Туа-Туа принесла полешки. Миккель полез в щель, затем подал руку ей. Темно… В печке тлеют красные угольки.

— Где-то на столе свеча должна быть, — сказал Миккель. — У меня спички есть. Осторожно, здесь на полу моток бечевки лежит, не запутайся.

Чиркнула спичка, и в ее неверном свете они рассмотрели каморку Симона Тукинга. У одной стены, в противоположном от печки углу, была койка, покрытая вместо одеяла старыми мешками.
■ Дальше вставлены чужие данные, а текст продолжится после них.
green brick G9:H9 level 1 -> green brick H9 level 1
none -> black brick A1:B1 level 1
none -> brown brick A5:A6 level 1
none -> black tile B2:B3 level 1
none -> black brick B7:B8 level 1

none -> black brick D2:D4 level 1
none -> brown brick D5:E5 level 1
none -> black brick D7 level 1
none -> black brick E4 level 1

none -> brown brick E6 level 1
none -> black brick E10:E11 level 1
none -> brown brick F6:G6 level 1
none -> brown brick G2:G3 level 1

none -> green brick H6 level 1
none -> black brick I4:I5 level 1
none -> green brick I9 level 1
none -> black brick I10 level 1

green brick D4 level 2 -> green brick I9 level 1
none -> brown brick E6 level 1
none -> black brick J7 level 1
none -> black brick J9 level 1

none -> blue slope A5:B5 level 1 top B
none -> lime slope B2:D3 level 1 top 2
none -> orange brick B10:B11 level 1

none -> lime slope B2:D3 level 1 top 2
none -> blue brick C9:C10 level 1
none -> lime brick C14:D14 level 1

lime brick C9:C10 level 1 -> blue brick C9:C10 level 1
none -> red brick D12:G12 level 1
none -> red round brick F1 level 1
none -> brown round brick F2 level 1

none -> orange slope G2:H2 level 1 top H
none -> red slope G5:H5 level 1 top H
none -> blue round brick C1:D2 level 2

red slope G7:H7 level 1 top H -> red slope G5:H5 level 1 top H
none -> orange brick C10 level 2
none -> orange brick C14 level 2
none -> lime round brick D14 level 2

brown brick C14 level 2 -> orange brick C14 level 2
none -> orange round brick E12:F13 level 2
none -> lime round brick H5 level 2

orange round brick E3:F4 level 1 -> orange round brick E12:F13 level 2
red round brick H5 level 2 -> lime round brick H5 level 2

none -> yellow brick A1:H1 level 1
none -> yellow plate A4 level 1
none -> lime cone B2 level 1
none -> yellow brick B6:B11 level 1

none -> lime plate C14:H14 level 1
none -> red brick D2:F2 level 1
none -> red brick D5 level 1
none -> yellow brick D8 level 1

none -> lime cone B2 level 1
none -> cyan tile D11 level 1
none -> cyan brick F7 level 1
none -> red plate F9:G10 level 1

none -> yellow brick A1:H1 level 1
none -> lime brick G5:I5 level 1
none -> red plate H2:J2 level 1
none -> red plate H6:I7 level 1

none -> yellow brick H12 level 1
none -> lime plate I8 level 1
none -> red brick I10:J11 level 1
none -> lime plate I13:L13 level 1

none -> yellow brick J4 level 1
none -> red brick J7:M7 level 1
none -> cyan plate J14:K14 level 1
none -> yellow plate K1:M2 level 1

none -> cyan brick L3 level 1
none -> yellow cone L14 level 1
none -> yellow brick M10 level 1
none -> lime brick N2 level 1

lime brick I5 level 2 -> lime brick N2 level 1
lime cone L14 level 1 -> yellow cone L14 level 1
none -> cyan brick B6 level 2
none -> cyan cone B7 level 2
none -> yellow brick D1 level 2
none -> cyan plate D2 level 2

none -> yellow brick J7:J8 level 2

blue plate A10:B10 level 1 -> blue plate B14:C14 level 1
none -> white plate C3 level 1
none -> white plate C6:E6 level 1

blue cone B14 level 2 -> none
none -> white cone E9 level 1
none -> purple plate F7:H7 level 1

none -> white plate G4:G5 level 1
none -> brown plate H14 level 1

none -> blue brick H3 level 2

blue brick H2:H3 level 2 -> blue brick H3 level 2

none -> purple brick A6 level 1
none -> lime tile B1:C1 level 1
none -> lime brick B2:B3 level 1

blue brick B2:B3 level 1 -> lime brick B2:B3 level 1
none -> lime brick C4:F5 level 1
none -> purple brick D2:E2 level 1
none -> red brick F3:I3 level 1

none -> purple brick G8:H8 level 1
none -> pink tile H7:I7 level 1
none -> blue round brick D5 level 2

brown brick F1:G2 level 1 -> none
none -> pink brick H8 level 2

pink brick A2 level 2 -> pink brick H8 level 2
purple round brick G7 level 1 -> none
Посередине стоял стол, а на нем свеча в бутылке, жестяная кружка и тарелка хамсы.

Миккель зажег свечу; они увидели три кораблика на полке над кроватью.

— Если он сейчас вдруг вернется, я умру, — сообщила Туа-Туа.

— Он вернется весной, — ответил Миккель, — не раньше.

Они уселись на койку и поделили бутерброды.

В одной стене было окно в сторону постоялого двора, в другой — круглый иллюминатор с видом на море, но через них проникало мало света. Мйвкель проглотив последний кусок, подошел к иллюминатору, поплевал на руки и протер стекло.